Die Baugenehmigung sah ursprünglich die
Errichtung von 32 Stellplätzen vor. Diese Zahl wurde ermittelt aufgrund der
Nutzfläche der Büroebenen (13 Stellplätze) sowie der vom Bauherrn angegebenen
Anzahl der Lehrer und Schüler des Lehrerseminars in den übrigen Ebenen (19
Stellplätze). Bei der Berechnung dieser Stellplatzanzahl wurde eine gute ÖPNV-
Anbindung berücksichtigt, die der Bauherr durch Vorlage einer Stellungnahme der
Hagener Straßenbahn AG nachwies.

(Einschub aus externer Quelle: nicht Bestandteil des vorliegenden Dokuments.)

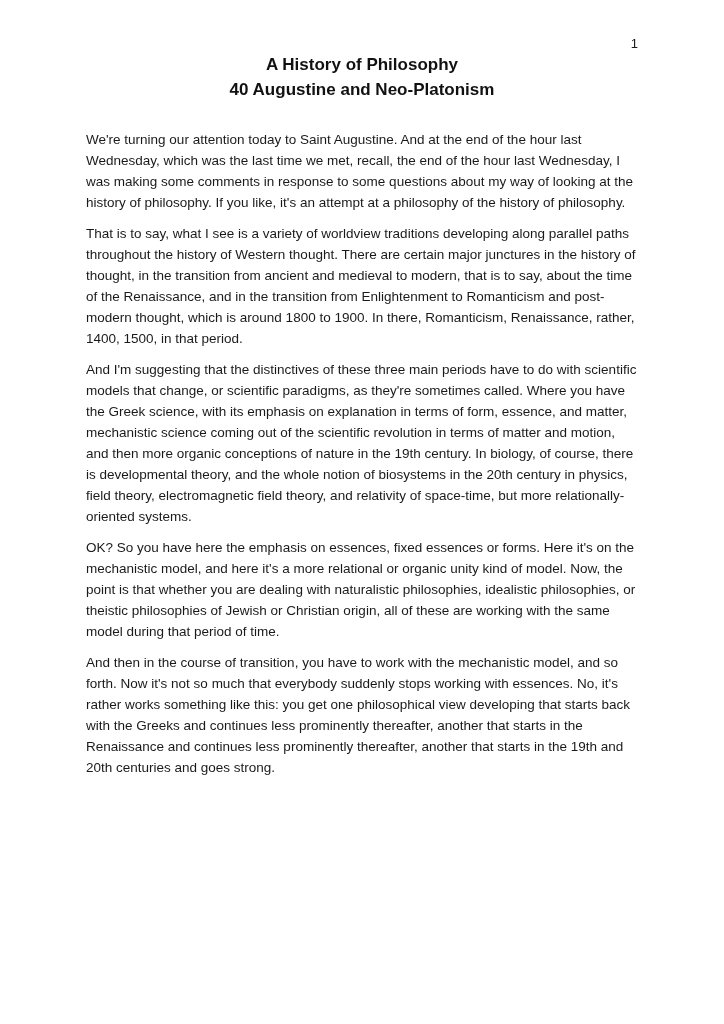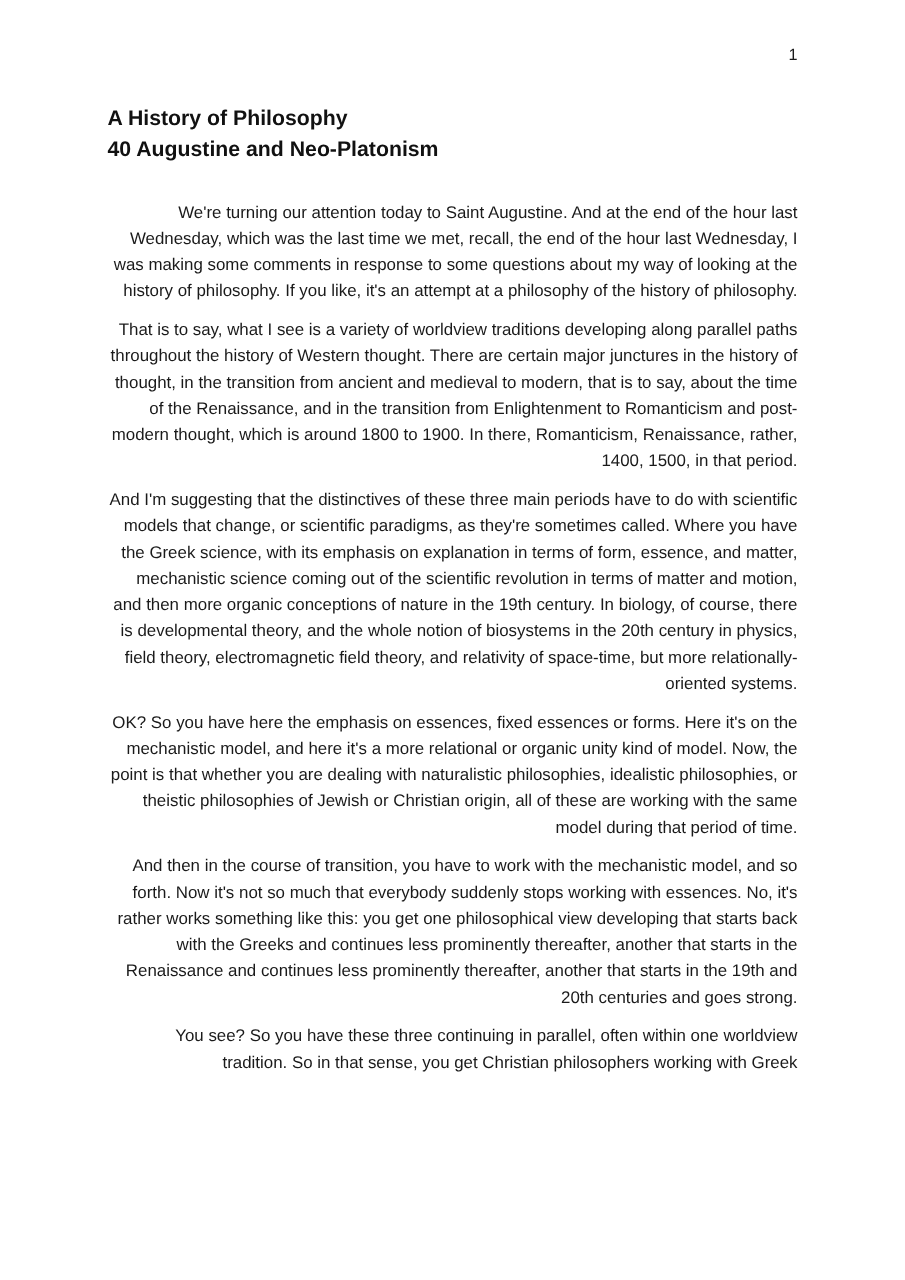--- a/index.html
+++ b/index.html
@@ -25,8 +25,7 @@
     color: #1a1a1a;
   }
   .title-block {
-    margin-top: 30px;
-    text-align: left;
+    text-align: center;
   }
   .title-line {
     font-size: 17px;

Ansonsten hätte der Ansatz nur für die
Büroflächen über alle Ebenen zu einer notwendigen Stellplatzzahl von 27 geführt.
Bei der Teil- Rohbau und Teil- Schlussabnahme der
Bauordnungsbehörde wurde festgestellt, dass das Vorhaben aufgrund von
Planänderungen in Teilbereichen anders ausgeführt wurde (Wegfall des
Staffelgeschosses im Bauteil E). Damit änderten sich die für die Ermittlung der
notwendigen Stellplätze zugrunde zu legenden Büroflächen, so dass die Anzahl
der nachzuweisenden Stellplätze in diesem Bereich um einen Stellplatz reduziert
werden konnte. Insgesamt waren nun 31 Stellplätze nachzuweisen, davon 12 für die
Büroflächen.
Auf dem Grundstück wurden bislang 27 Stellplätze
auf einem beschrankten Parkplatz errichtet. Um die bauordnungsrechtlich
nachzuweisende Anzahl zu erreichen, müssen noch vier weitere Stellplätze
errichtet werden. Diese müssen entweder auf der noch zu erstellenden
Parkpalette (die Baugenehmigung besitzt nach wie vor Gültigkeit) oder, wenn der
zweite Bauabschnitt nicht realisiert wird, an anderer Stelle auf dem Grundstück
nachgewiesen werden. Das Vorhaben ist insofern bauordnungsrechtlich noch nicht
abgeschlossen. Dennoch wurde die Aufnahme der Nutzung des Gebäudes gestattet.
Ob die Anzahl der insgesamt nachgewiesenen und
genehmigten Stellplätze tatsächlich ausreicht, um den entstehenden Bedürfnissen
gerecht zu werden, ist erst nach Abschluss der gesamten Baumaßnahme zu prüfen.
Um den bereits jetzt vorliegenden Anwohnerbeschwerden abzuhelfen, finden
derzeit Überprüfungen der zuständigen Dienststellen sowie Gespräche mit dem
Träger der Einrichtung statt. Zu den bisherigen Ergebnissen erfolgt in der
Sitzung des Ausschusses für Beschwerden, Anregungen, Bürgerdienste und
Ordnungspartnerschaften ein mündlicher Bericht der Verwaltung.